Excerpts from a dataset
++++
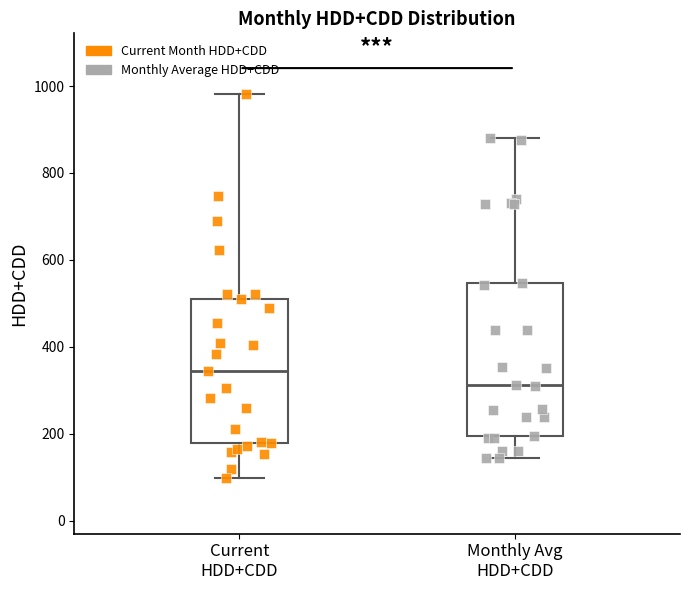

Which box's median line is the lowest?

Monthly Avg HDD+CDD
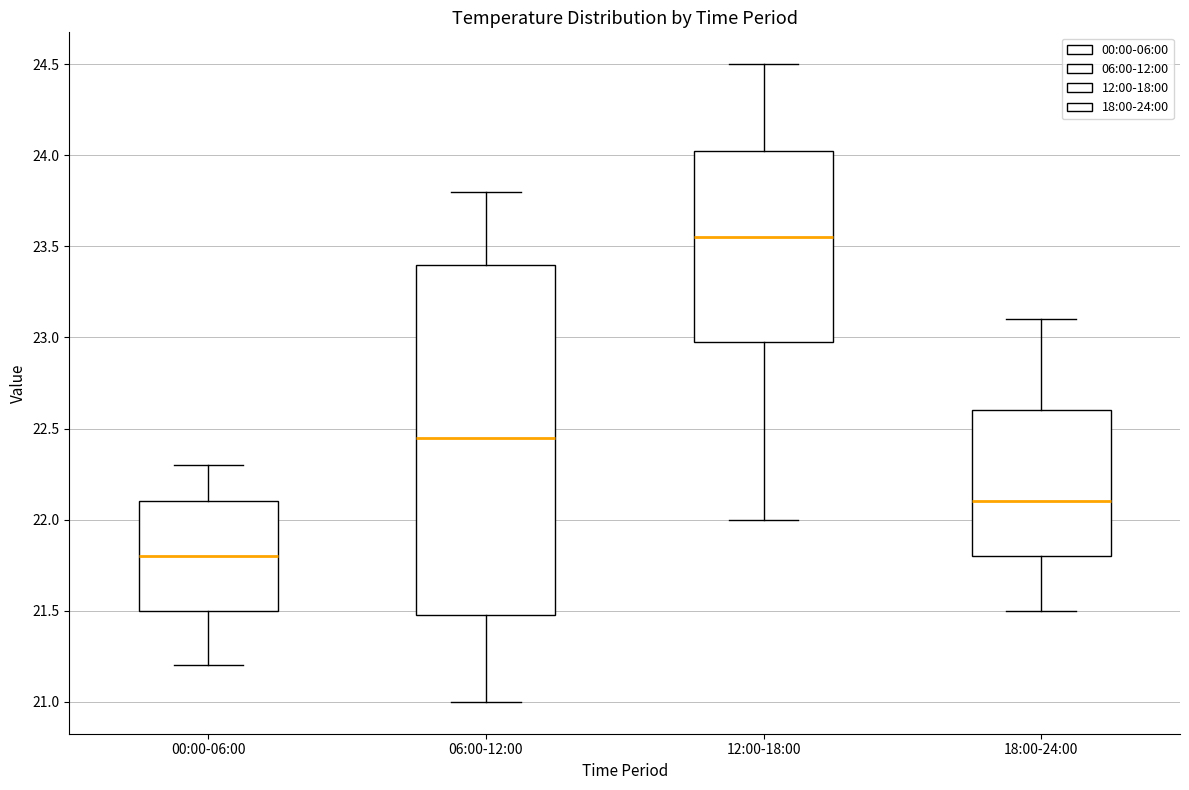

Reading left to right, read every box against the y-axis: the position of its median line, the range the box covers, and the ends of its whiskers. The values are not printed on the chart, so give them approximately, as read against the axis.

00:00-06:00: median 21.80, box 21.50 to 22.10, whiskers 21.20 to 22.30
06:00-12:00: median 22.45, box 21.50 to 23.40, whiskers 21.00 to 23.80
12:00-18:00: median 23.55, box 23.00 to 24.05, whiskers 22.00 to 24.50
18:00-24:00: median 22.10, box 21.80 to 22.60, whiskers 21.50 to 23.10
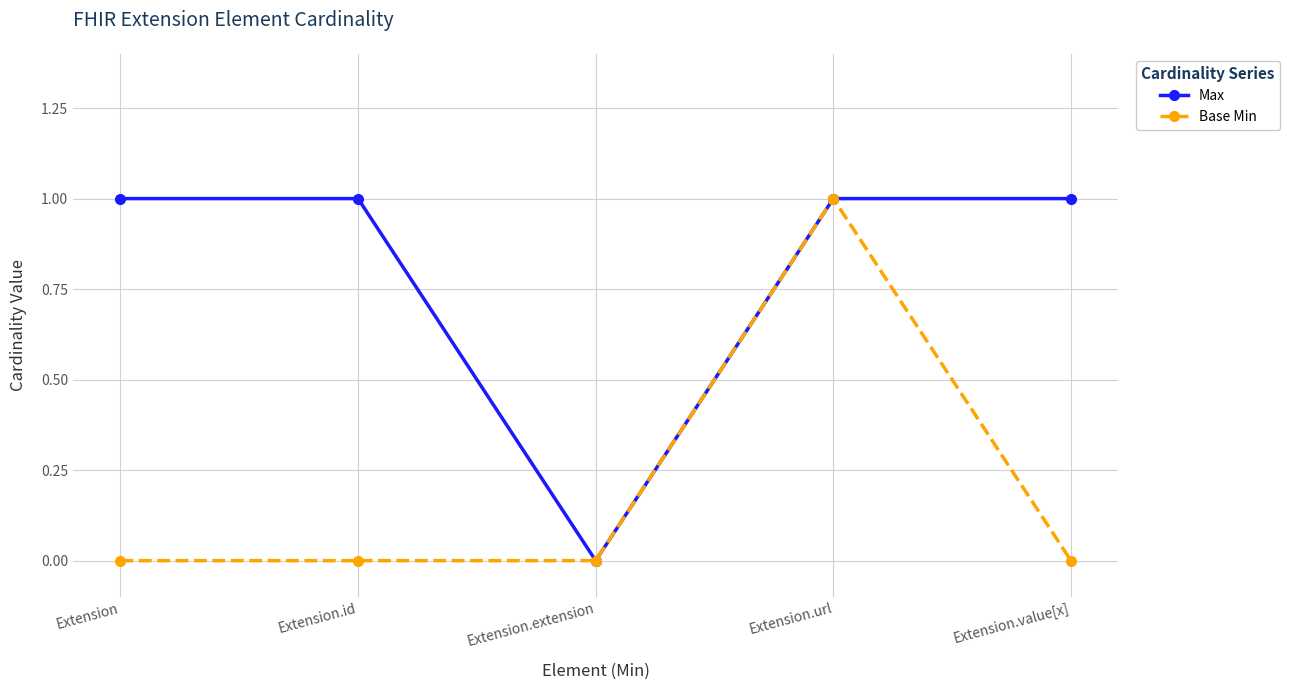

Does the chart have visible grid lines?

Yes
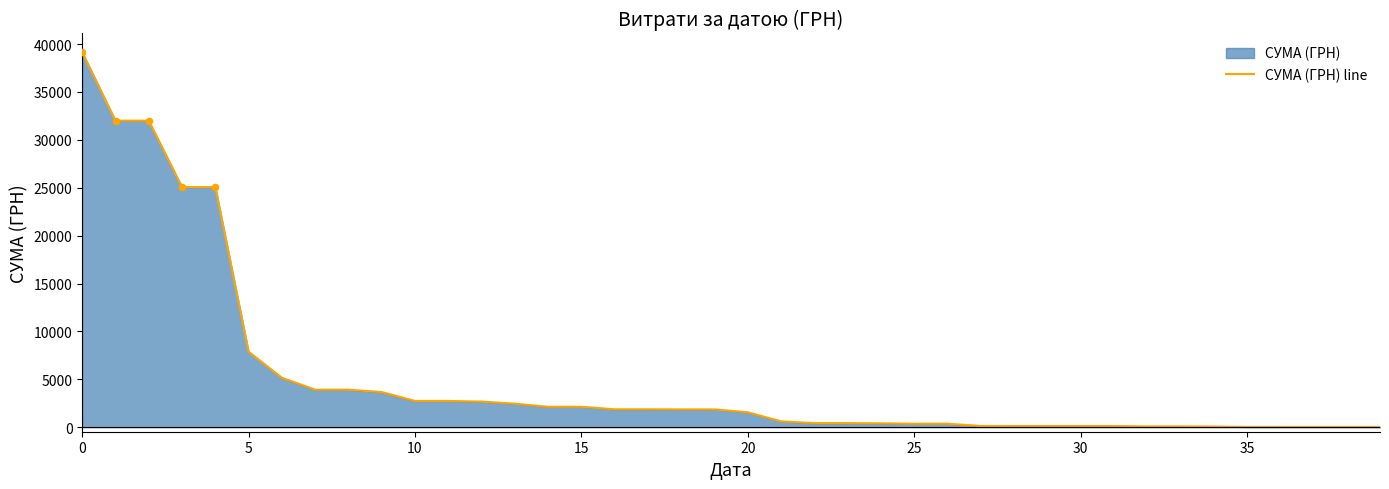

Approximately how many times larger is the value at 39 compared to 31?

0.2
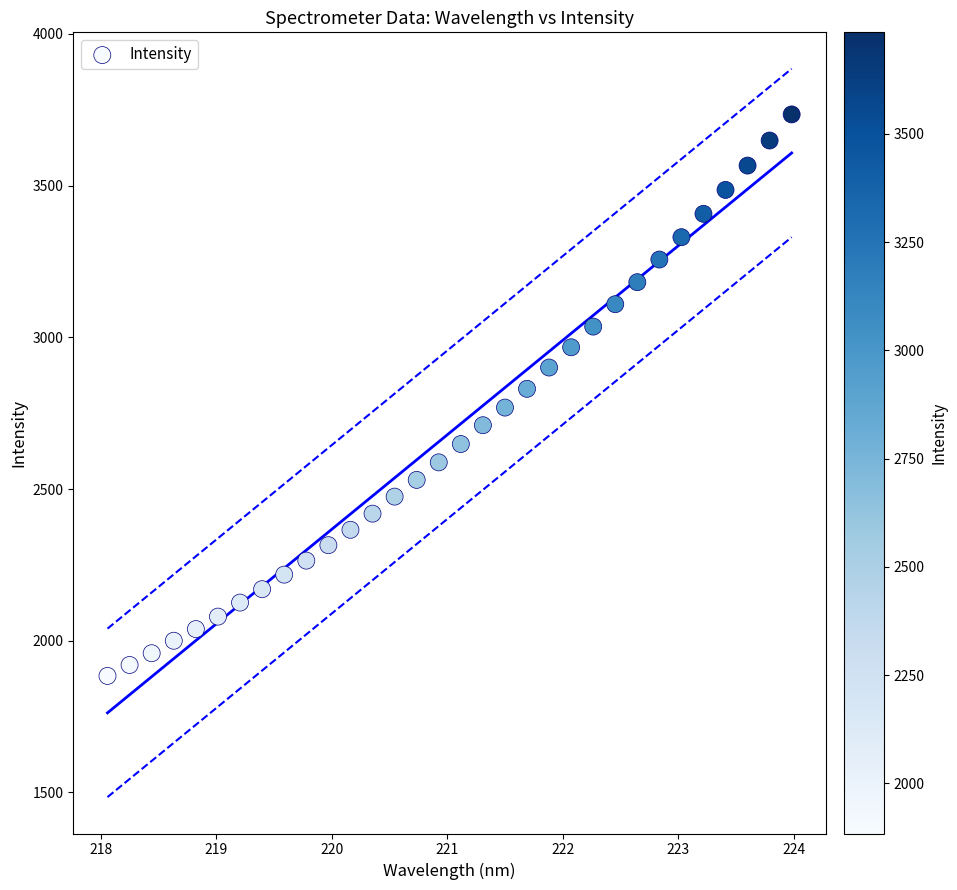

What is the range of Y values (max minus min)?

1850.4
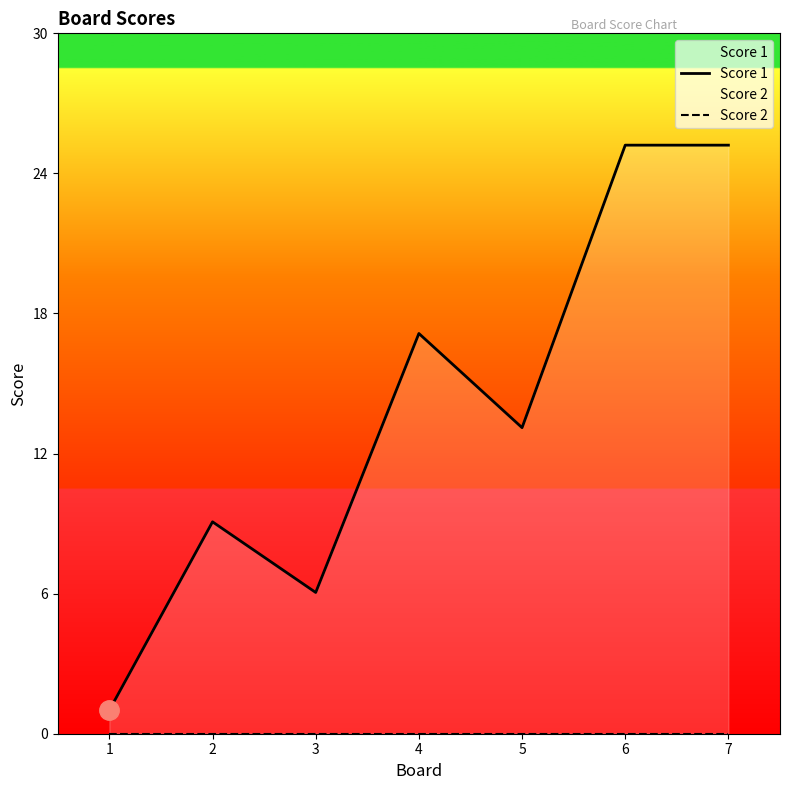

How many data points in Score 1 are less than 13?

3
++++
**Work required:**
Copy every line of the records above word for word, omitting the pictures from your answer.

**Response:**
Which box's median line is the lowest?

Monthly Avg HDD+CDD

Reading left to right, read every box against the y-axis: the position of its median line, the range the box covers, and the ends of its whiskers. The values are not printed on the chart, so give them approximately, as read against the axis.

00:00-06:00: median 21.80, box 21.50 to 22.10, whiskers 21.20 to 22.30
06:00-12:00: median 22.45, box 21.50 to 23.40, whiskers 21.00 to 23.80
12:00-18:00: median 23.55, box 23.00 to 24.05, whiskers 22.00 to 24.50
18:00-24:00: median 22.10, box 21.80 to 22.60, whiskers 21.50 to 23.10

Does the chart have visible grid lines?

Yes

Approximately how many times larger is the value at 39 compared to 31?

0.2

What is the range of Y values (max minus min)?

1850.4

How many data points in Score 1 are less than 13?

3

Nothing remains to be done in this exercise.